Nuclear testing abounded for many years at the height of the Cold War. Land, sea and air detonation occurred in both the East and the West, by both the US and the USSR, together with the People’s Republic of China and other high power states. Pictures of nuclear explosions are literally seared in the imaginings of those that view the footage or have seen them in person. Space operations are more of an unknown for many others.
On July 9th 1962, the US government carried out tests, detonating a nuclear weapon, dubbed operation Starfish Prime, over 386,000 meters (240 miles) in the sky. The payload had an explosive yield of 1.45 megatons, equating to more than 100 times the strength of the Atom Bomb utilised against Hiroshima, Imperial Japan in 1945.

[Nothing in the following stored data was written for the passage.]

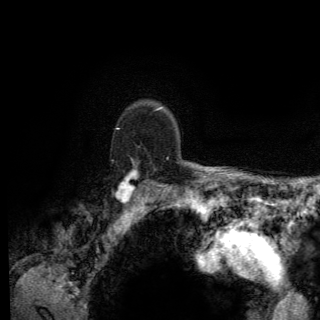
Breast MRI (dynamic contrast-enhanced), one axial slice; position 105 of 150 along the scan axis; cropped to one breast; dynamic contrast-enhanced series, time point 2 of 6 at this slice position (early post-contrast); 3 T; TE 2.8 ms, TR 7.8 ms; 320 × 320 image matrix, field of view 213 × 213 mm. Female patient.
Annotated regions visible in this slice (semi-automatically segmented with operator editing):
- enhancing-tissue mask used for the functional tumour volume (all voxels passing the contrast-enhancement thresholds inside the analysis volume; usually the tumour): bounding box (x1, y1, x2, y2) in pixels: (115, 128, 169, 203)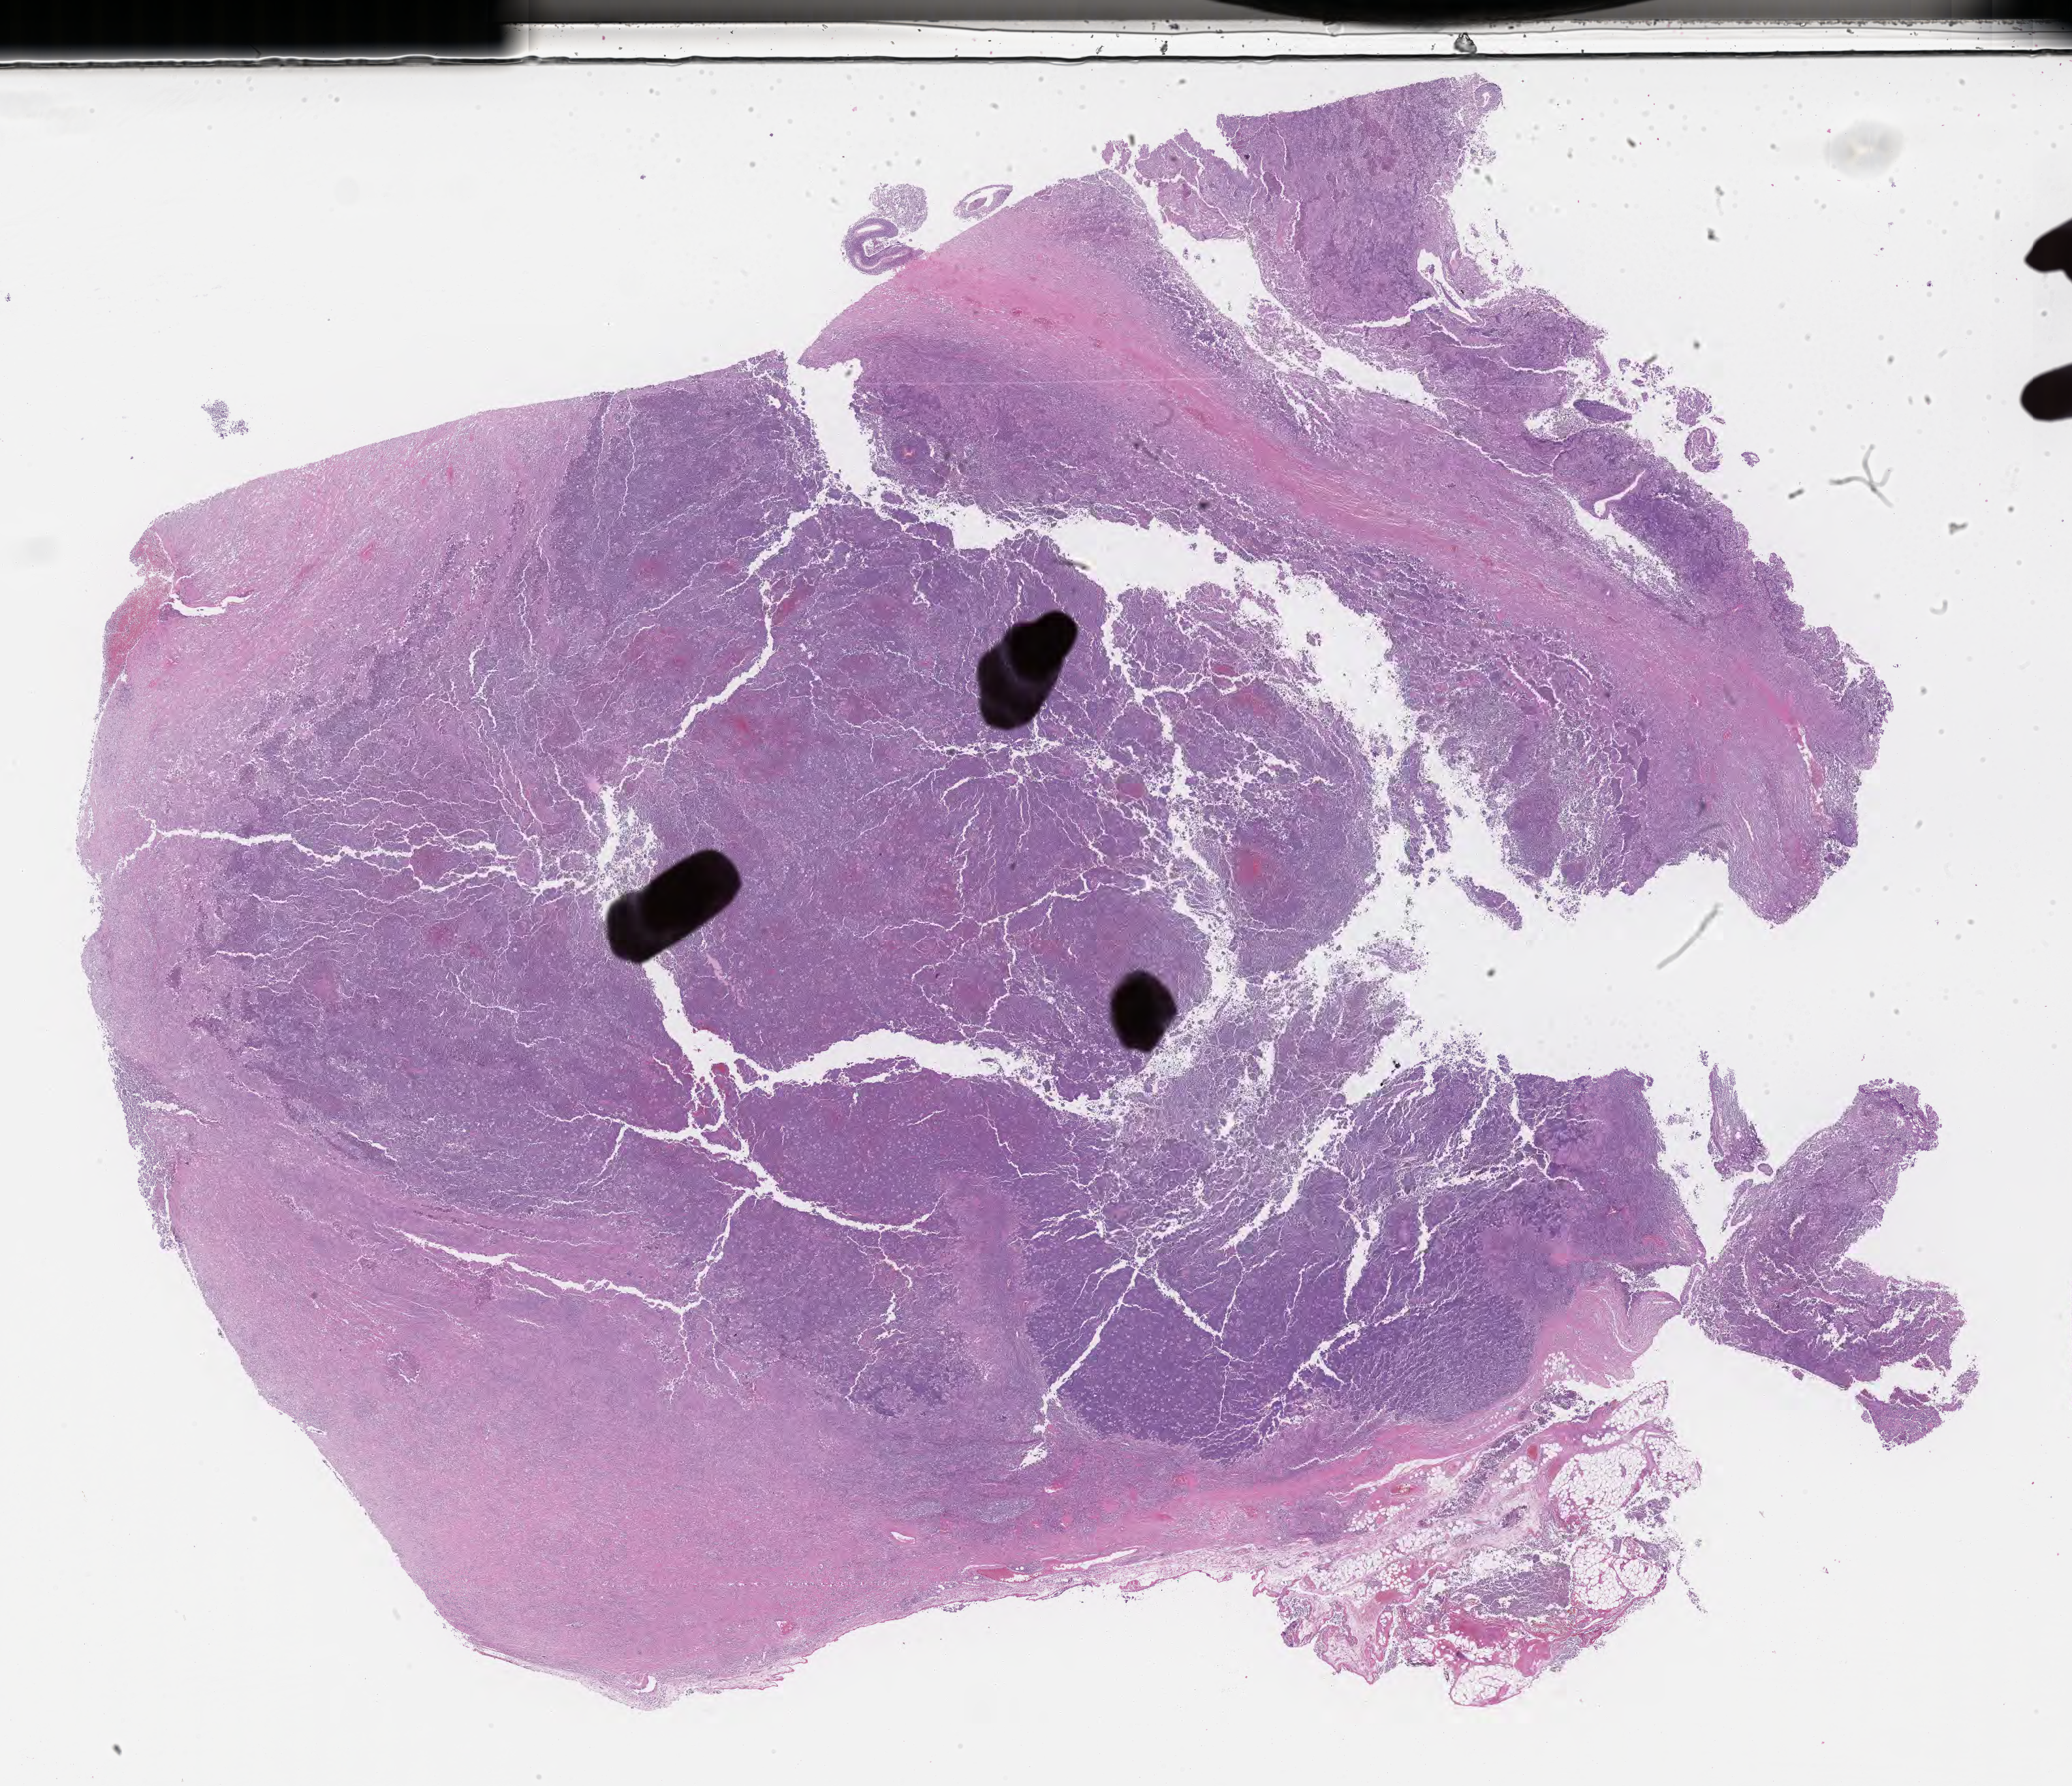
Haematoxylin and eosin whole-slide image — a low-resolution overview of the entire scanned area, about 25.7 x 22.1 mm; tumor tissue. Patient: female, aged 74.
- diagnosis: Burkitt lymphoma, NOS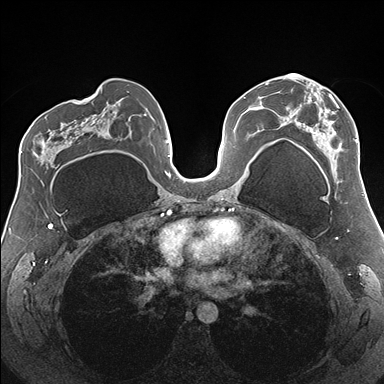
Breast MRI (dynamic contrast-enhanced), one axial slice; position 93 of 176 along the scan axis; dynamic contrast-enhanced series, time point 2 of 7 at this slice position (early post-contrast); 1.5 T; TE 1.5 ms, TR 4.1 ms; 384 × 384 image matrix, field of view 330 × 330 mm. Female patient.
Annotated regions visible in this slice (semi-automatic segmentation, software-assisted and operator-edited):
- enhancing-tissue mask used for the functional tumour volume (all voxels passing the contrast-enhancement thresholds inside the analysis volume; usually the tumour): bounding box <286,74,359,182> (left, top, right, bottom; pixels)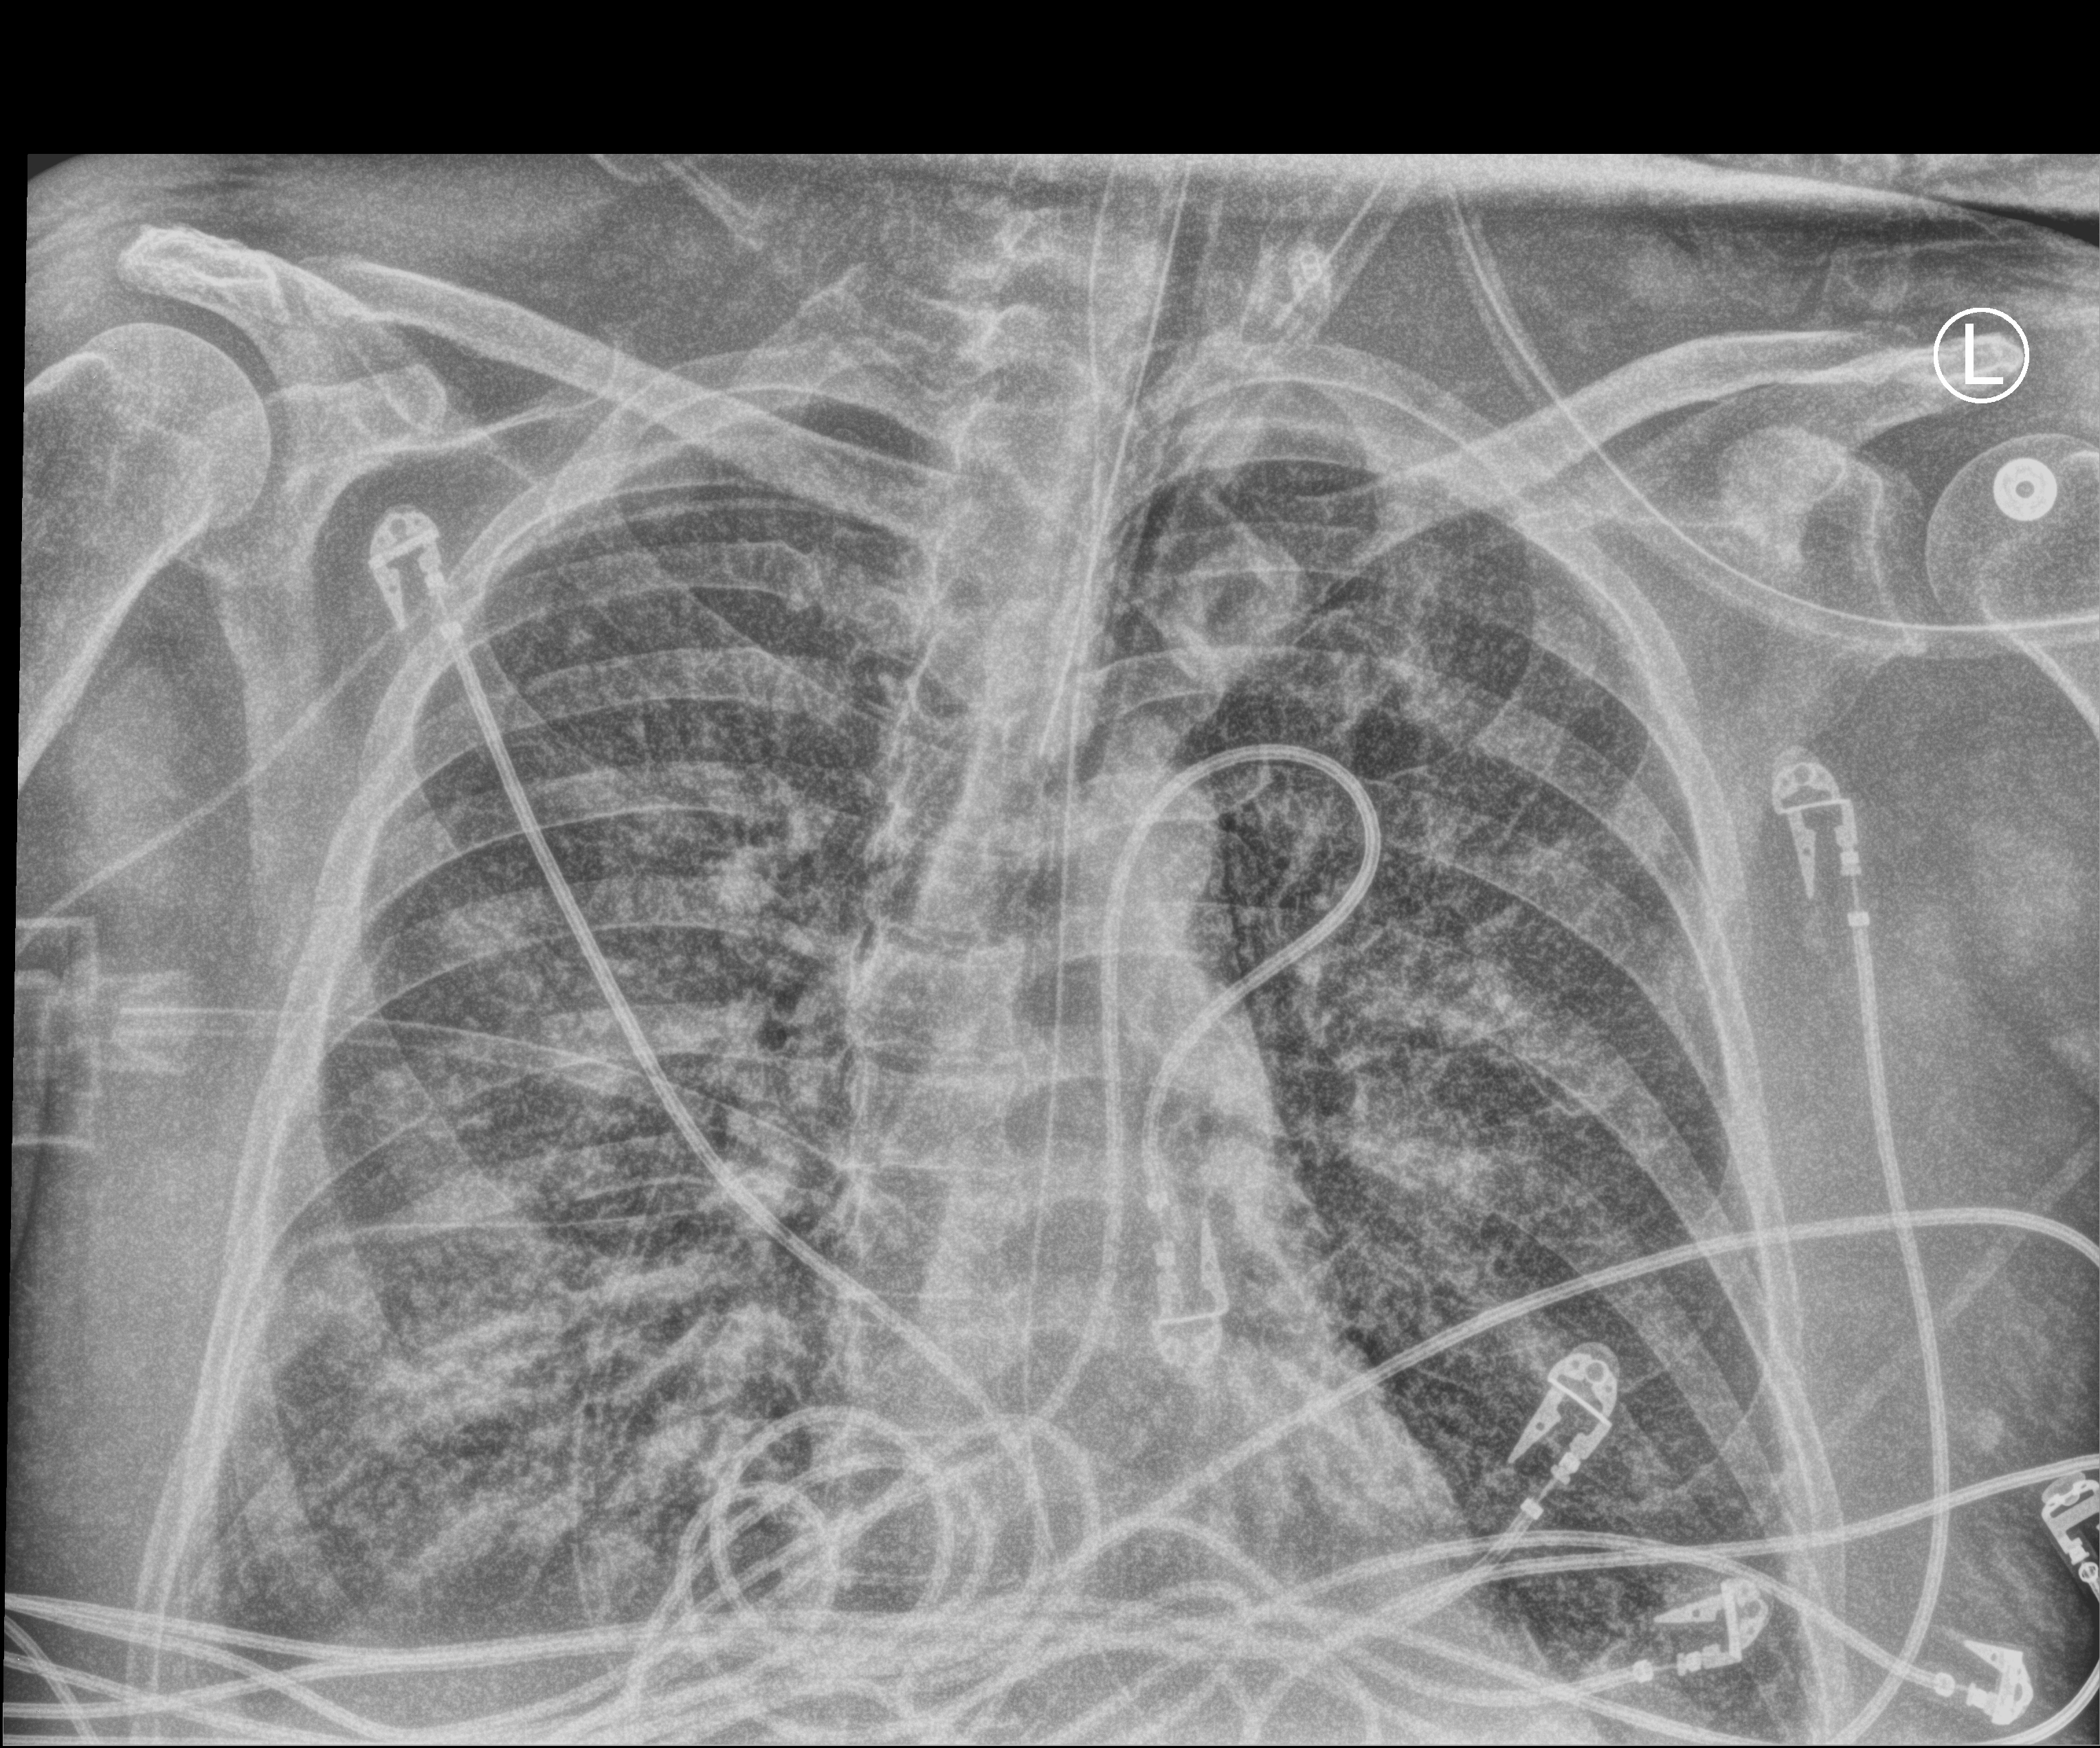
Chest X-ray (portable), anteroposterior (AP) projection. Patient hospitalised with COVID-19; male, aged 60–74 years.
From the hospital-stay record, not from the radiograph (when in the stay this image was taken is not recorded):
- length of hospital stay: 24 days
- admitted to intensive care during this hospital stay: yes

This operation was one of five suborbital nuclear tests executed by the US Government as a part of their struggle in continuing the nuclear arms race against the Soviet Union. Their rationale being to determine the effect of nuclear weapons in high altitudes/outer space environments. Once detonated, the nuclear warhead generates not only heat and light, but an enormous amount of X- and gamma ray radiation. In 1962, the effects of the nuclear detonation were felt thousands of kilometres away, with the effects still resonant in the present day.
Indeed, effects were felt from Hawaii to New Zealand, with planes experiencing electrical surges, lights were blown out and a giant aurora bloomed in the sky. Moreover, above the earth, an electromagnetic field was created.